Subsidies to encourage breeding programs
A guideline on promoting the high-quality development of the animal husbandry industry issued by the General Office of the State Council on Sept 27 outlined priorities to boost the sector’s efficiency and competitiveness.
Efforts will be made to form a new high-quality development pattern in the sector that will see greater efficiency, safer products, efficient resource use, environmentally friendly production and effective regulation.
According to the guideline, the nation’s self-sufficiency rate for hog products should stay at about 95 percent, with beef and mutton at about 85 percent and the rate for dairy products at about 70 percent.
It also said more than 70 percent of livestock and poultry breeding should be done on a large scale by 2025, and more than 75 percent by 2030.
The guideline called for efforts to facilitate the development of a modern farming system and strengthen the cultivation and promotion of exceptional breeds. To that end, subsidies will be provided to aid breeding programs in pastoral areas.
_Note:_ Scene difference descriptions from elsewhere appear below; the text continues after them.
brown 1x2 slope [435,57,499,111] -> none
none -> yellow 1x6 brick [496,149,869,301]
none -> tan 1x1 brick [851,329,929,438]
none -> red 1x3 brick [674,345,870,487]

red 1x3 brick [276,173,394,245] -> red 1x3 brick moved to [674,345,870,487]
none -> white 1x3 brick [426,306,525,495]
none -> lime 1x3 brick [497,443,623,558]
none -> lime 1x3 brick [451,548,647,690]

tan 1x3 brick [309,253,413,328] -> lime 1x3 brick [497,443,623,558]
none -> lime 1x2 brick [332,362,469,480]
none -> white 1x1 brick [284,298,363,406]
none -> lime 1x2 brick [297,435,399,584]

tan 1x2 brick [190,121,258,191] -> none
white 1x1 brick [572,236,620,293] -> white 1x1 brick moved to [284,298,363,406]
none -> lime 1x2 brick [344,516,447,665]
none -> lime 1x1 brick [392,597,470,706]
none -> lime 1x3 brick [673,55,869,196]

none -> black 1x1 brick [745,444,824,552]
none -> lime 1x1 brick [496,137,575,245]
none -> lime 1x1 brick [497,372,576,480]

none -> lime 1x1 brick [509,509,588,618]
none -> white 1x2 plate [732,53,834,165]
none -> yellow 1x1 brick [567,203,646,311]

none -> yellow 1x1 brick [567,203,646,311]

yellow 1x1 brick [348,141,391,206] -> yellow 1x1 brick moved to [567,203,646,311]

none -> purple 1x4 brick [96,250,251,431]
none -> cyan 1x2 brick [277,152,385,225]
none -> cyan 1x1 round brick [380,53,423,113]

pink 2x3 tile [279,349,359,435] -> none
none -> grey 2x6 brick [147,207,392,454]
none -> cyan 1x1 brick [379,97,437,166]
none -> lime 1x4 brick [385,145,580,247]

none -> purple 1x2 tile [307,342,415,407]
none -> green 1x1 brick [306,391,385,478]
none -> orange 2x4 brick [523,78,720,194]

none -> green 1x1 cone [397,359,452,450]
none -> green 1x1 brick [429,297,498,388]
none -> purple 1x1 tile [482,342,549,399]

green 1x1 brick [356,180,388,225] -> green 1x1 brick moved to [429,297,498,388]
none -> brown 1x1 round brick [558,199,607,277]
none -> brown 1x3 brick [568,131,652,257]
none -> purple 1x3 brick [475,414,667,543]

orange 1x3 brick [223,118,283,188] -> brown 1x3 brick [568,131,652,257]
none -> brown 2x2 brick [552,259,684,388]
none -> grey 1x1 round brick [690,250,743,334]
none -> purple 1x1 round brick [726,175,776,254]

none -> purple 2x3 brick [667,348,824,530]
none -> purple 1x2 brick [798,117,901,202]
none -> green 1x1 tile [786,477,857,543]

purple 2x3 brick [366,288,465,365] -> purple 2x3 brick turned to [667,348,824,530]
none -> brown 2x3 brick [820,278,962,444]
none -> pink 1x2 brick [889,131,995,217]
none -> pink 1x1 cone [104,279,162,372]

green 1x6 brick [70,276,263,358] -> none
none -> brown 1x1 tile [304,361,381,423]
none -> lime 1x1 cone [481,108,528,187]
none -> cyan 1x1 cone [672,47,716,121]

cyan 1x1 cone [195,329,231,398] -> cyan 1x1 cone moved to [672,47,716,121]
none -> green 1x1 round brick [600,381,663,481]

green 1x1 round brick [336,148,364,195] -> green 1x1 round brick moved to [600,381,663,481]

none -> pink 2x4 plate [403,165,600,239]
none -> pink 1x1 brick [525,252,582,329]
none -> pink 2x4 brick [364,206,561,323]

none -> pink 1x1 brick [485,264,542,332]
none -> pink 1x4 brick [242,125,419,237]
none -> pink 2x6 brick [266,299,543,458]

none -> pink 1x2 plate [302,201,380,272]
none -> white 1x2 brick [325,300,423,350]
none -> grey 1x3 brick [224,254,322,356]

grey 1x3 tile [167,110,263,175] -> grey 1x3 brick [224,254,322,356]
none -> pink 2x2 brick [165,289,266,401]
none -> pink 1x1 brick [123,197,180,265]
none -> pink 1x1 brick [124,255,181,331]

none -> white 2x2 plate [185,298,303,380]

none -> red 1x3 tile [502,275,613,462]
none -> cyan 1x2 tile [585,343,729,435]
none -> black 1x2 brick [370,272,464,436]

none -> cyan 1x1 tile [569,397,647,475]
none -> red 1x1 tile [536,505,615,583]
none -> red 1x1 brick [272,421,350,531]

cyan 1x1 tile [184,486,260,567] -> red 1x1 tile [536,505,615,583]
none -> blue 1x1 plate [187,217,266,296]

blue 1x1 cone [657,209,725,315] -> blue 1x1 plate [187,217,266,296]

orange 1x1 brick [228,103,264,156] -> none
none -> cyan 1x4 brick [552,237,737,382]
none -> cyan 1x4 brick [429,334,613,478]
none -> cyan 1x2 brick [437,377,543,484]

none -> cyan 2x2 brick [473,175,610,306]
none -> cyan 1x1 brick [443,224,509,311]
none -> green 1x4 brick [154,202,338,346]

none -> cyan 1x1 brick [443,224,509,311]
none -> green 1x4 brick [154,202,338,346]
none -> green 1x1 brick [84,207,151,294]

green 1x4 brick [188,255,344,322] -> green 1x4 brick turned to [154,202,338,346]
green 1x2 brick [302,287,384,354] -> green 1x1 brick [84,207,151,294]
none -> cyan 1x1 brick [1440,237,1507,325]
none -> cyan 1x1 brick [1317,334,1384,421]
It also called for further improvements to the country’s animal disease prevention system.
To build a modern processing and distribution system, the overall quality of the slaughtering and processing industry should be further improved, with largescale, privately owned slaughtering enterprises established or revamped and small slaughtering stalls removed or merged.
A cold-chain processing and transportation system for livestock and poultry products should be improved in an efficient manner, the guideline said.
Cutting-edge technologies, including big data, artificial intelligence, cloud-computing and the internet of things, should play a bigger role in animal husbandry, it added.